Data Block Start

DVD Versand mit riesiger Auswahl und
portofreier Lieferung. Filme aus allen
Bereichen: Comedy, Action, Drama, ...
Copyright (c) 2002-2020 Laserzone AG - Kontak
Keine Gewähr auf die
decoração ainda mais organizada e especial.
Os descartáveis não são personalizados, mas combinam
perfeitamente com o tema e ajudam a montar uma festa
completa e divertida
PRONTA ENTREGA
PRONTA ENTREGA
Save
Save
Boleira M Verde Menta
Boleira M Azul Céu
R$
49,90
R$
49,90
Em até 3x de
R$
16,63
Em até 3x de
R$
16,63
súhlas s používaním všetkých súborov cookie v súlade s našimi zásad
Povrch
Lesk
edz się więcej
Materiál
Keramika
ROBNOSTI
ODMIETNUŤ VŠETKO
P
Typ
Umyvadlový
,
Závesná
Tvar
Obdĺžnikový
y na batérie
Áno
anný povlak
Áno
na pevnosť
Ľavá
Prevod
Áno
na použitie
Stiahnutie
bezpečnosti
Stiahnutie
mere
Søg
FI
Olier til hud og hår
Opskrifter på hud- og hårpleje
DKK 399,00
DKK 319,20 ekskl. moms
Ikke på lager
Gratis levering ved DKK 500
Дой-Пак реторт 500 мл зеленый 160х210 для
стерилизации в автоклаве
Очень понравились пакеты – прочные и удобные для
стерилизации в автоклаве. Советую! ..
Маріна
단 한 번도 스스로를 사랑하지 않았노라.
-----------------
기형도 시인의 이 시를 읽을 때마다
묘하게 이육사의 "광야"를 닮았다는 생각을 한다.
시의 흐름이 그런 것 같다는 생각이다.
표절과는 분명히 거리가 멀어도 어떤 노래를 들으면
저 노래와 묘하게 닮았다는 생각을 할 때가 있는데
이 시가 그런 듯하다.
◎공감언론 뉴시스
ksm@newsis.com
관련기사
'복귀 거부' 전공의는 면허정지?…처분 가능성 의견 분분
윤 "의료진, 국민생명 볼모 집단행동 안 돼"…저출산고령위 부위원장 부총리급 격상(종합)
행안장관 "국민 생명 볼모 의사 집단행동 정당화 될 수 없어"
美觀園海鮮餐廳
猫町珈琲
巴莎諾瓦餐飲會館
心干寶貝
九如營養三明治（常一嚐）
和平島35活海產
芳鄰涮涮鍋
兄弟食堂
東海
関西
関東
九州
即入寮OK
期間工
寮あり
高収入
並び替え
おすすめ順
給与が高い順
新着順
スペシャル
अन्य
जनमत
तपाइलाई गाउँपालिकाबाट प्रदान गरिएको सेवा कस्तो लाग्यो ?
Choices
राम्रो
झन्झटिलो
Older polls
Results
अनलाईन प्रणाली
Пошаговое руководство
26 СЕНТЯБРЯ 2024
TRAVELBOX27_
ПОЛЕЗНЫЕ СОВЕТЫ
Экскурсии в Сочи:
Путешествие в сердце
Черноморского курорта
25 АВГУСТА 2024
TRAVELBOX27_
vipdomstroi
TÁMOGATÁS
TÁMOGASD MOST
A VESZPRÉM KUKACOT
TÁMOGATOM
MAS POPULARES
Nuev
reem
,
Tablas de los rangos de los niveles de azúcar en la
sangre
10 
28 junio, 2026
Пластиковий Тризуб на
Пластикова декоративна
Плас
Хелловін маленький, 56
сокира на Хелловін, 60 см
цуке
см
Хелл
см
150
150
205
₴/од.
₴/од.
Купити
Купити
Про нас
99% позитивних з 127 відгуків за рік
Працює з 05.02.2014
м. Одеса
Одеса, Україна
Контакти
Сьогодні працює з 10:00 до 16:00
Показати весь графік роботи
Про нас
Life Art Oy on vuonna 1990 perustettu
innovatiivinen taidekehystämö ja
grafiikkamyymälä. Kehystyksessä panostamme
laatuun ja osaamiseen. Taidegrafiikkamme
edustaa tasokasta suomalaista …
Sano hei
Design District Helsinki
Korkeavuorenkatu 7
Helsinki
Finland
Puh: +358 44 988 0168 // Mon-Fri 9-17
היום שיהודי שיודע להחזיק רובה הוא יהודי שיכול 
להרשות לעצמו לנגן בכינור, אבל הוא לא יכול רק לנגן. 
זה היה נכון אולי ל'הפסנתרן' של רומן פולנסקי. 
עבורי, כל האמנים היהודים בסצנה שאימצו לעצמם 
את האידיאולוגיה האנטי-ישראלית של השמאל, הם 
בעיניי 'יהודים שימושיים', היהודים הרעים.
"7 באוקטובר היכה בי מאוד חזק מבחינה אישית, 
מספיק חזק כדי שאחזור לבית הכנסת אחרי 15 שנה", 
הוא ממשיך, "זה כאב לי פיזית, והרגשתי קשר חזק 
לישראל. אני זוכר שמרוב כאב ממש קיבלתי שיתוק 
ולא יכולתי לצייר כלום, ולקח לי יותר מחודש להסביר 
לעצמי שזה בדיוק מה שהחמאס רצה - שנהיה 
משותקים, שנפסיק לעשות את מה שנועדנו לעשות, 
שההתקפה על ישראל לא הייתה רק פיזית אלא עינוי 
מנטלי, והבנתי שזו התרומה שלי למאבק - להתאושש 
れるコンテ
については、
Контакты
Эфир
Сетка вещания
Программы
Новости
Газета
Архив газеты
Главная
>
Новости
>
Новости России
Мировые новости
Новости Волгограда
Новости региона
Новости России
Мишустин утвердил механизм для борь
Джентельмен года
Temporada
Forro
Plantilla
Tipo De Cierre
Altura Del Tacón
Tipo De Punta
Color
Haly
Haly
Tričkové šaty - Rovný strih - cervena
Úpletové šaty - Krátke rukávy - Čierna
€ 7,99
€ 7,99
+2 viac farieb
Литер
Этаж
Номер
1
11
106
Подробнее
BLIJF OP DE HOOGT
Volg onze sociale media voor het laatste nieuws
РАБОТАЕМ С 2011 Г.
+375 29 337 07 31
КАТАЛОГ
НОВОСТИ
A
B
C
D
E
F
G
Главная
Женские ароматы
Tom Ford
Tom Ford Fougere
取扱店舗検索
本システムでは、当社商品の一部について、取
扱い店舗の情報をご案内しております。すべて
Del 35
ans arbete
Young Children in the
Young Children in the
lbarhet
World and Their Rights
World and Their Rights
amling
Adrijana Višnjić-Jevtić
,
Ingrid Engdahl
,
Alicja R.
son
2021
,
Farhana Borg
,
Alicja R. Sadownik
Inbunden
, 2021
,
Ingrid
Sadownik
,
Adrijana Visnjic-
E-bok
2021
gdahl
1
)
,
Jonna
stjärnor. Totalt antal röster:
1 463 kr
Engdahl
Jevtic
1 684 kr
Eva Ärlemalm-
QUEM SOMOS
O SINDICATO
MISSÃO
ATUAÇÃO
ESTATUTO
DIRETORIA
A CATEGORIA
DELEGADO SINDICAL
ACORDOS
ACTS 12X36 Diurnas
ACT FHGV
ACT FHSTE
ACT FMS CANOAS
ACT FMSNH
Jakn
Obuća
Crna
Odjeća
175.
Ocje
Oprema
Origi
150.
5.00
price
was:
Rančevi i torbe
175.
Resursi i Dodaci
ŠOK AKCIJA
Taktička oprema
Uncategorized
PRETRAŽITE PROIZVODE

Data Block End

- [What you are asked to do]:
Looking at the data above, say how many lines contain the word "Helsinki", with no added words.

- [Response below]:
2